## [DESCRIPTION OF THE TASK]
Reproduce every line in the entries below verbatim, keeping each line break and each character unchanged.

## [RECORD EXTRACTS]

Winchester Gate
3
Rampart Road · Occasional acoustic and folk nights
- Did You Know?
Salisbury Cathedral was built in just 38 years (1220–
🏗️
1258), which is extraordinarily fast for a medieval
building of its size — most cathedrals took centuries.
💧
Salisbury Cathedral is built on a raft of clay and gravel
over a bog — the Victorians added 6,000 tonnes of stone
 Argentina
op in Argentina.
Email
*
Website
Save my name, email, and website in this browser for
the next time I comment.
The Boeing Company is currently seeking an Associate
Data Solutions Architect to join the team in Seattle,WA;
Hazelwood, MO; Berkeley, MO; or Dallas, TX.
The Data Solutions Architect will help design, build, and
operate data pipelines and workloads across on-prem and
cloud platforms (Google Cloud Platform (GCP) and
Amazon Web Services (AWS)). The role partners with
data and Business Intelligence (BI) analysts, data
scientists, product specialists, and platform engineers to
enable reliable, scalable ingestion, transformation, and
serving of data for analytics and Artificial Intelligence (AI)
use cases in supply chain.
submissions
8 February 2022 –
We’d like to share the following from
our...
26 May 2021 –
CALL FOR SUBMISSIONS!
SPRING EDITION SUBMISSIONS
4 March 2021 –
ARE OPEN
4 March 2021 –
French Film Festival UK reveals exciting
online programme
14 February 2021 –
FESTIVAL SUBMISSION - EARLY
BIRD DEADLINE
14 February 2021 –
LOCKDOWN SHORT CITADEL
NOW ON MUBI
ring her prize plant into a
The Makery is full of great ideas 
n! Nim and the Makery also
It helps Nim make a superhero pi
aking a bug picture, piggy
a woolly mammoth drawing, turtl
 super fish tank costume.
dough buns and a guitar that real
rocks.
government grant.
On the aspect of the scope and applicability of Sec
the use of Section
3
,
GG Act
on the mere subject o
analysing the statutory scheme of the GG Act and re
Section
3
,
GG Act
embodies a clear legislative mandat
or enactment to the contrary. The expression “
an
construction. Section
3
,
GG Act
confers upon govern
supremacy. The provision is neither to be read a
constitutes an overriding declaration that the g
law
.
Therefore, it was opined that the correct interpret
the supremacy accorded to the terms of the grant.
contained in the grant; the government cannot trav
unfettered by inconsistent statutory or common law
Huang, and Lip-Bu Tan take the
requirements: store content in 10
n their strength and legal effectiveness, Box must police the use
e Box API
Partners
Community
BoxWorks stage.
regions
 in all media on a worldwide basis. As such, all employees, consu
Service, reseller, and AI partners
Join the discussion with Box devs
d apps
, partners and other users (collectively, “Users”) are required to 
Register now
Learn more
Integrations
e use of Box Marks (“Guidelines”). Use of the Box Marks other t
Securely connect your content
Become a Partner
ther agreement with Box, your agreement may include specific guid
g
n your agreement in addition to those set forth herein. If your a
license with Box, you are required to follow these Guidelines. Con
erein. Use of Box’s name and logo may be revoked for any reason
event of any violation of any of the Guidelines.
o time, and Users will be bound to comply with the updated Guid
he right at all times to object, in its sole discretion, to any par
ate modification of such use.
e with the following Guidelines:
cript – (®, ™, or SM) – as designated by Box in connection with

## [FINISHED EXERCISE]
Winchester Gate
3
Rampart Road · Occasional acoustic and folk nights
- Did You Know?
Salisbury Cathedral was built in just 38 years (1220–
🏗️
1258), which is extraordinarily fast for a medieval
building of its size — most cathedrals took centuries.
💧
Salisbury Cathedral is built on a raft of clay and gravel
over a bog — the Victorians added 6,000 tonnes of stone
 Argentina
op in Argentina.
Email
*
Website
Save my name, email, and website in this browser for
the next time I comment.
The Boeing Company is currently seeking an Associate
Data Solutions Architect to join the team in Seattle,WA;
Hazelwood, MO; Berkeley, MO; or Dallas, TX.
The Data Solutions Architect will help design, build, and
operate data pipelines and workloads across on-prem and
cloud platforms (Google Cloud Platform (GCP) and
Amazon Web Services (AWS)). The role partners with
data and Business Intelligence (BI) analysts, data
scientists, product specialists, and platform engineers to
enable reliable, scalable ingestion, transformation, and
serving of data for analytics and Artificial Intelligence (AI)
use cases in supply chain.
submissions
8 February 2022 –
We’d like to share the following from
our...
26 May 2021 –
CALL FOR SUBMISSIONS!
SPRING EDITION SUBMISSIONS
4 March 2021 –
ARE OPEN
4 March 2021 –
French Film Festival UK reveals exciting
online programme
14 February 2021 –
FESTIVAL SUBMISSION - EARLY
BIRD DEADLINE
14 February 2021 –
LOCKDOWN SHORT CITADEL
NOW ON MUBI
ring her prize plant into a
The Makery is full of great ideas 
n! Nim and the Makery also
It helps Nim make a superhero pi
aking a bug picture, piggy
a woolly mammoth drawing, turtl
 super fish tank costume.
dough buns and a guitar that real
rocks.
government grant.
On the aspect of the scope and applicability of Sec
the use of Section
3
,
GG Act
on the mere subject o
analysing the statutory scheme of the GG Act and re
Section
3
,
GG Act
embodies a clear legislative mandat
or enactment to the contrary. The expression “
an
construction. Section
3
,
GG Act
confers upon govern
supremacy. The provision is neither to be read a
constitutes an overriding declaration that the g
law
.
Therefore, it was opined that the correct interpret
the supremacy accorded to the terms of the grant.
contained in the grant; the government cannot trav
unfettered by inconsistent statutory or common law
Huang, and Lip-Bu Tan take the
requirements: store content in 10
n their strength and legal effectiveness, Box must police the use
e Box API
Partners
Community
BoxWorks stage.
regions
 in all media on a worldwide basis. As such, all employees, consu
Service, reseller, and AI partners
Join the discussion with Box devs
d apps
, partners and other users (collectively, “Users”) are required to 
Register now
Learn more
Integrations
e use of Box Marks (“Guidelines”). Use of the Box Marks other t
Securely connect your content
Become a Partner
ther agreement with Box, your agreement may include specific guid
g
n your agreement in addition to those set forth herein. If your a
license with Box, you are required to follow these Guidelines. Con
erein. Use of Box’s name and logo may be revoked for any reason
event of any violation of any of the Guidelines.
o time, and Users will be bound to comply with the updated Guid
he right at all times to object, in its sole discretion, to any par
ate modification of such use.
e with the following Guidelines:
cript – (®, ™, or SM) – as designated by Box in connection with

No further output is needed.